Das Land im hohen Norden mit seiner langen Grenze zu Russland hat sein staatliches Notfallprogramm nie abgeschafft: 72 Stunden muss dort jeder Haushalt unabhängig überleben können. Danach greift in Finnland die staatliche Versorgung mit Getreidevorräten, Medikamenten und Notfall-Supermärkten – in Deutschland existiert nichts dergleichen.
Bundesinnenminister Alexander Dobrindt (CSU) hat zwar einen "Pakt für den Bevölkerungsschutz" angekündigt: Zehn Milliarden Euro sollen bis 2029 für Sirenen, digitale Warnsysteme, Fahrzeuge – und zusätzliche Schutzräume ausgegeben werden. Geplant ist ein Schutzraumkonzept, das weniger auf neue Bunker setzt, sondern vorhandene Bauten – Tiefgaragen, U-Bahnhöfe, Keller öffentlicher Gebäude – zu Zufluchtsorten machen soll. Eine App soll im Ernstfall den Weg zum nächsten Schutzraum weisen.
Bislang aber ist das Gedankenspielerei. Konkrete Nachfragen an das BBK nach Ertüchtigungsprogrammen für die Schutzräume, nach Finanzierungen, möglichen Neubauten, der regionalen Abdeckung oder dem Zugang für Kinder, Pflegebedürftige, logistisches Personal bleiben unbeantwortet. Die Schweigsamkeit der Verantwortlichen ist nichts Neues: In Beraterkreisen ist von "völliger Planlosigkeit" die Rede. Die eine Hand wisse nicht, was die andere tue.
Über Standorte der Bunker wird nicht informiert
Woran es liegt? Zwischen der politischen Ankündigung und der realen Betontür liegen Haushaltsverfahren, Bauplanungsrecht, Ausschreibungen, Fachkräftemangel. Wenn eine Bundesregierung, die gerade erst angefangen hat, im Herbst 2025 Milliardenprogramme bis 2029 verspricht, ist das eine Versicherung für irgendwann – aber nicht für den Fall, dass die Sirenen 2026 oder 2027 heulen.
Und falls sie heulen, weiß keiner wohin. "Eine Veröffentlichung einzelner Schutzraumadressen oder Besichtigungen der Anlagen ist aus Gründen der öffentlichen Sicherheit und des Eigentumsschutzes nicht möglich", teilt das BBK auf Anfrage mit.
Föderalismus wird beim Bevölkerungsschutz zum Problem
Zum strukturellen Problem wird auch einmal mehr der deutsche Föderalismus.

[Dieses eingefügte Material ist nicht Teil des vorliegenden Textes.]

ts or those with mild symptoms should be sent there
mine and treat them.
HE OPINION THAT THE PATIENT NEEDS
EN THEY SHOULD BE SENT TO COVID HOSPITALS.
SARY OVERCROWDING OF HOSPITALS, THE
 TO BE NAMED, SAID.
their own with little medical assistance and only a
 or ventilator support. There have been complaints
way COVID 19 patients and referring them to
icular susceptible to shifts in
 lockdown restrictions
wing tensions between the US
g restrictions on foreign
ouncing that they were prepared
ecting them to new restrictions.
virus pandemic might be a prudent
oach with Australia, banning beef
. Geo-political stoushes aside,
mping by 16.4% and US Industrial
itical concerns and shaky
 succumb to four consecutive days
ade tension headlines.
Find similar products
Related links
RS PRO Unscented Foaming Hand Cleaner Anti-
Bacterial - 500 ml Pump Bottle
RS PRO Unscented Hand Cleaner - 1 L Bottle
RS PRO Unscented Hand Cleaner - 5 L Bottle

Zuständigkeitsrechtlich ist alles sauber: Der Bund schützt im Verteidigungsfall die Zivilbevölkerung, die Länder verantworten den Katastrophenschutz, die Kommunen organisieren vor Ort. In der Praxis entsteht daraus ein Kompetenzdschungel.

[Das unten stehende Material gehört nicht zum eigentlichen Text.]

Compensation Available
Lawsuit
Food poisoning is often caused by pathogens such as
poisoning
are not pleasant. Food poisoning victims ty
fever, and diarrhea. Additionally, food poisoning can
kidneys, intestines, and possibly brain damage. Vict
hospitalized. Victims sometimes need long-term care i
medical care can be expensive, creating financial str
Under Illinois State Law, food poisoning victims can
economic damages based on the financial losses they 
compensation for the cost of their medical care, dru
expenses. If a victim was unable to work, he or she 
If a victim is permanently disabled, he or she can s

Der Reserveoffizier und Bevölkerungsschutzexperte Björn Stahlhut sagt im Gespräch mit "Euronews", er könne "weder beim Zivil- noch beim Katastrophenschutz einen echten gemeinsamen Plan von Bund, Ländern, Gemeinden und Hilfsorganisationen erkennen" – und das, "wo wir eigentlich mit der Zeitenwende und dem Fokus auf das Jahr 2029 echt viel Druck auf dem System haben".
Auch sozialdemokratische Kommunalpolitiker fordern inzwischen mehr Klarheit. In einem Positionspapier heißt es, Ziel müsse eine "effiziente und klare Aufgabenverteilung" zwischen Bund und Ländern sein. Übersetzt heißt das: Die aktuelle Verteilung ist weder effizient noch klar. Im Schattenkrieg aus Cyberangriffen, Drohnenüberflügen und Sabotage – so beschreiben Sicherheitsbehörden die derzeitige Bedrohungslage – ist diese Unklarheit aber fatal. Wenn der Einschlag auf einmal keine Übung mehr sein sollte, braucht es keine Zuständigkeitsdebatte, sondern klare Befehlsketten.
Steigende Nachfrage bei Anbietern privater Bunker
Wo der Staat derartige Lücken lässt, springt inzwischen der Markt ein. Private Bunker werden zum Geschäftsmodell. Der Hersteller BSSD Defence bietet unterirdische Schutzräume ab rund 79.000 Euro an: 9,6 Quadratmeter, Panzertür, Trocken-WC. Die Nachfrage ist groß, 2025 meldet das Unternehmen, die Anfragen seien seit Jahresbeginn um 50 Prozent gestiegen. Mehr als die Hälfte der Interessenten seien Unternehmen und Vermieter, die auf ihrem Gelände oder für ihre Mieter Schutzräume wollen. Auch andere Anbieter sprechen von "dramatisch" steigender Nachfrage.
Deutschland rüstet damit nicht in Betonkolossen der öffentlichen Hand auf, sondern in kleinen, teuren Privatinseln im Vorgarten. Es entsteht eine Zwei-Klassen-Sicherheit: Wer Geld hat, kann sich eingraben. Wer keins hat, muss im Treppenhaus ausharren statt im Schutzraum.
Dieser Artikel entstand in Kooperation mit "Business Punk".